このとき、強く叩かない・押しつぶさない・こすらないように意識しましょう。焦らず、やさしく叩くようにしてそっと水分を吸収してください。
もし泥はねが付いている場合は、叩いたり無理にこすったりすると汚れが広がる可能性があります。まずは水分だけを吸収し、着物が乾いた後にお手入れブラシなどで少しずつ汚れを落としましょう。
通常より長めに陰干しする
一見雨に濡れていないように見えても、雨の日に着た着物は湿気を含んでいます。そのままにするとカビやシミの原因となるため、帰宅後は必ず着物を干しましょう。
直射日光が当たると色あせる可能性があるので、風とおしのよい場所で陰干しすることが大切です。型崩れを防ぐためにも、2~3日程度陰干しした後に収納しましょう。
こんなときはクリーニング店や専門店に依頼しよう
自分で対処が難しい濡れ具合や汚れがある場合は、自己判断でお手入れせず、悉皆屋(しっかいや)さんなどの専門店への相談をおすすめします。
対処が遅れると着物の状態が元に戻らなくなる可能性があるので、広範囲に濡れている部分があったり、お手入れ後に輪ジミができたりした場合は一刻も早くクリーニング店や専門店に依頼しましょう。
レンタルの予約をしている方は早めに連絡を!
台風の接近や大雨でない限り、多くの方はお出かけを決行するようですが、レンタルの予約をしている方は万一に備えて以下のポイントを押さえておくと安心です。
汚れ補償サービスに加入する
多くの着物レンタル店では、汚れ補償サービスを提供しています。追加オプションで加入できるところもあれば、レンタル料金に含まれている場合もあります。
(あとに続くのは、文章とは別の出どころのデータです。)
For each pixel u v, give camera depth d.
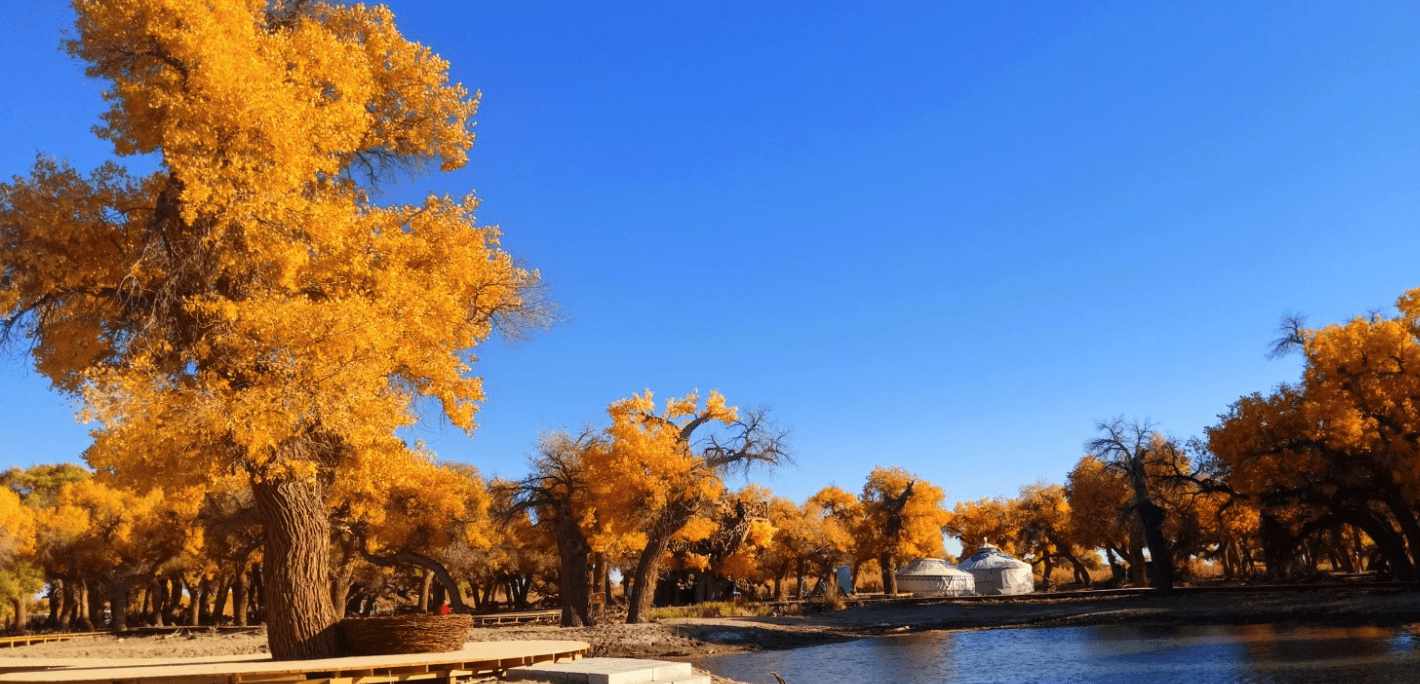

このサービスに加入しておけば、ちょっとした汚れでも追加料金はかかりません。レンタルを検討する際には「汚れ補償サービス」があるかどうかを確認しておくとよいでしょう。
日程変更はお早めに!
事前に当日の天候がわかっているときは、早めに連絡しましょう。七五三や成人式などのイベントで予約がとくに集中しやすい時期では、希望日に変更できない可能性があります。
また、直前のキャンセルとなると、高額なキャンセル料金が発生することが多いため、日程変更の可能性が出てきた時点で、すぐに着物レンタル店に確認すべきです。フォトスタジオや神社など、ほかの施設に連絡が必要な場合も同様に早めの連絡を心がけましょう。
まとめ
雨対策をきちんとすれば、雨の日でも着物を美しく着こなすことができます。もし雨で着物が濡れてしまった場合は、早めに適切な対処で着物を美しい状態に保つことができます。また着物をレンタルする場合は、汚れの補償サービスの加入が可能か確認しましょう。雨の日の外出がより楽しく、安心できるものになるよう、ぜひこれらのポイントを参考にしてください。